# WHAT YOU SHOULD DO:
Convert the listing, from its first line through the line containing "பளிச்சிடுகிறது", inclusive, into a Markdown table with the columns Row and Line. Omit blank lines.

# EXCERPTED RECORDS:
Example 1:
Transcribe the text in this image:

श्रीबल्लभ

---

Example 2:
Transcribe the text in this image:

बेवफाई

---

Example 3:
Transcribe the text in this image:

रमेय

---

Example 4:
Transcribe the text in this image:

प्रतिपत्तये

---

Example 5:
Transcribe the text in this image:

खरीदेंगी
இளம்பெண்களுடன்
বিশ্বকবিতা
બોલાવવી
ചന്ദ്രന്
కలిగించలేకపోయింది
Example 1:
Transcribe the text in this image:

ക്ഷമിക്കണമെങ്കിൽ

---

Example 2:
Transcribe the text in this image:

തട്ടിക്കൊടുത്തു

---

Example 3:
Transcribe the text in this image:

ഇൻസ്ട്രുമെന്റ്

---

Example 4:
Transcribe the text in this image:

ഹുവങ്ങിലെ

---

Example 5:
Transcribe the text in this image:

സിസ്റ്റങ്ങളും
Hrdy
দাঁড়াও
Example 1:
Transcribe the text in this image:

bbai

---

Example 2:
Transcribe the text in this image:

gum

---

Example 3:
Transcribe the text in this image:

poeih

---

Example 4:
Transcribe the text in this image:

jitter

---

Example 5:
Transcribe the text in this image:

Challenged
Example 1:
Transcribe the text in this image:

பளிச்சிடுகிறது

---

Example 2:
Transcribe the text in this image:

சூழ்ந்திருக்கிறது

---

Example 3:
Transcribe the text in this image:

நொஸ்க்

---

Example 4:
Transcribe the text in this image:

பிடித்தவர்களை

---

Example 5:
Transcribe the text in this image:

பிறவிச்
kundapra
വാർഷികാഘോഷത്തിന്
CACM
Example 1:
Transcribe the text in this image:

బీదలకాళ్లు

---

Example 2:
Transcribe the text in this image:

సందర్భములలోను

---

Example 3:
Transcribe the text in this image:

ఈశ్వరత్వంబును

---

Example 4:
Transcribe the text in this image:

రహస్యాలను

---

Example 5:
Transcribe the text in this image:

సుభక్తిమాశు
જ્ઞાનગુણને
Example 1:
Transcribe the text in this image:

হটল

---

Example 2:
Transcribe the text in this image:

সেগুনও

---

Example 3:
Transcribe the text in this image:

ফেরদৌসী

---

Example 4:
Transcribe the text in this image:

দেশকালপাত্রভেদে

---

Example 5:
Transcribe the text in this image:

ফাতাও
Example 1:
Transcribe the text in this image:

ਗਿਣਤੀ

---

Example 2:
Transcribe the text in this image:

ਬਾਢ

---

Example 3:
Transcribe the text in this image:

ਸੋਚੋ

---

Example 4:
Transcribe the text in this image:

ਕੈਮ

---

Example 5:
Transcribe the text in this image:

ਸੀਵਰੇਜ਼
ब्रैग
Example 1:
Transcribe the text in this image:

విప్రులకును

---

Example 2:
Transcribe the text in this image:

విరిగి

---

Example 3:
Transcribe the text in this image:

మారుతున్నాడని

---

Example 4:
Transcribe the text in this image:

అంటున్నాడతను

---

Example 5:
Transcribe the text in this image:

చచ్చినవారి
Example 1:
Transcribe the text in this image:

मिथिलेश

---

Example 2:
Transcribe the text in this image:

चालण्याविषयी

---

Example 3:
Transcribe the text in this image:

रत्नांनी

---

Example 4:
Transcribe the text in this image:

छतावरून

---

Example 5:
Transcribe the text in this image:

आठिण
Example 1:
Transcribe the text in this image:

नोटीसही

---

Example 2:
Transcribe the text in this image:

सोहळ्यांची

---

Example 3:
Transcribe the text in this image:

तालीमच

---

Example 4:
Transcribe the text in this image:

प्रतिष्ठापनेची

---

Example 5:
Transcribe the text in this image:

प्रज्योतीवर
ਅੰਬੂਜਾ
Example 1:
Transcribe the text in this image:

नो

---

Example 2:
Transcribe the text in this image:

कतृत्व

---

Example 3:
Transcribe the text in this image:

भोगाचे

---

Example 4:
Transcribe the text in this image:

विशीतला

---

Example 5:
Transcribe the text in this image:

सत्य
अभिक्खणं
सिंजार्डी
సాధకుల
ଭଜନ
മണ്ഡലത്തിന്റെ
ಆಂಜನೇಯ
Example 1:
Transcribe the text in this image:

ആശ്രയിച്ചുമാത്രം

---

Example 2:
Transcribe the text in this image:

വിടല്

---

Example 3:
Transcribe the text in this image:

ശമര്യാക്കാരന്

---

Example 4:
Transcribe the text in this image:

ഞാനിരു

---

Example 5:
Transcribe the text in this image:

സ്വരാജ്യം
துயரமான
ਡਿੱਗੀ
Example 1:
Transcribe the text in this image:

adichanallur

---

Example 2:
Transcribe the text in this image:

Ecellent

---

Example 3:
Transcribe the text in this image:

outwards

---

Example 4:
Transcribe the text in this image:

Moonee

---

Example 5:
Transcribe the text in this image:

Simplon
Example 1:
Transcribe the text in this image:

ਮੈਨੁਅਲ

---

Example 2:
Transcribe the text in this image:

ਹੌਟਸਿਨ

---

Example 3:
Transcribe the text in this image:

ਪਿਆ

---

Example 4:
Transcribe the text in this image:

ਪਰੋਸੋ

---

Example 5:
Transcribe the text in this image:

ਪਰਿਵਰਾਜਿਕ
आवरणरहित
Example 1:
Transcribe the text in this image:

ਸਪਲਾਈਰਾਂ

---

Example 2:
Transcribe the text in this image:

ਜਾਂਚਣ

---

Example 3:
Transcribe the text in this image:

# ANSWER TO THE EXERCISE:
| Row | Line |
|---|---|
| 1 | Example 1: |
| 2 | Transcribe the text in this image: |
| 3 | श्रीबल्लभ |
| 4 | --- |
| 5 | Example 2: |
| 6 | Transcribe the text in this image: |
| 7 | बेवफाई |
| 8 | --- |
| 9 | Example 3: |
| 10 | Transcribe the text in this image: |
| 11 | रमेय |
| 12 | --- |
| 13 | Example 4: |
| 14 | Transcribe the text in this image: |
| 15 | प्रतिपत्तये |
| 16 | --- |
| 17 | Example 5: |
| 18 | Transcribe the text in this image: |
| 19 | खरीदेंगी |
| 20 | இளம்பெண்களுடன் |
| 21 | বিশ্বকবিতা |
| 22 | બોલાવવી |
| 23 | ചന്ദ്രന് |
| 24 | కలిగించలేకపోయింది |
| 25 | Example 1: |
| 26 | Transcribe the text in this image: |
| 27 | ക്ഷമിക്കണമെങ്കിൽ |
| 28 | --- |
| 29 | Example 2: |
| 30 | Transcribe the text in this image: |
| 31 | തട്ടിക്കൊടുത്തു |
| 32 | --- |
| 33 | Example 3: |
| 34 | Transcribe the text in this image: |
| 35 | ഇൻസ്ട്രുമെന്റ് |
| 36 | --- |
| 37 | Example 4: |
| 38 | Transcribe the text in this image: |
| 39 | ഹുവങ്ങിലെ |
| 40 | --- |
| 41 | Example 5: |
| 42 | Transcribe the text in this image: |
| 43 | സിസ്റ്റങ്ങളും |
| 44 | Hrdy |
| 45 | দাঁড়াও |
| 46 | Example 1: |
| 47 | Transcribe the text in this image: |
| 48 | bbai |
| 49 | --- |
| 50 | Example 2: |
| 51 | Transcribe the text in this image: |
| 52 | gum |
| 53 | --- |
| 54 | Example 3: |
| 55 | Transcribe the text in this image: |
| 56 | poeih |
| 57 | --- |
| 58 | Example 4: |
| 59 | Transcribe the text in this image: |
| 60 | jitter |
| 61 | --- |
| 62 | Example 5: |
| 63 | Transcribe the text in this image: |
| 64 | Challenged |
| 65 | Example 1: |
| 66 | Transcribe the text in this image: |
| 67 | பளிச்சிடுகிறது |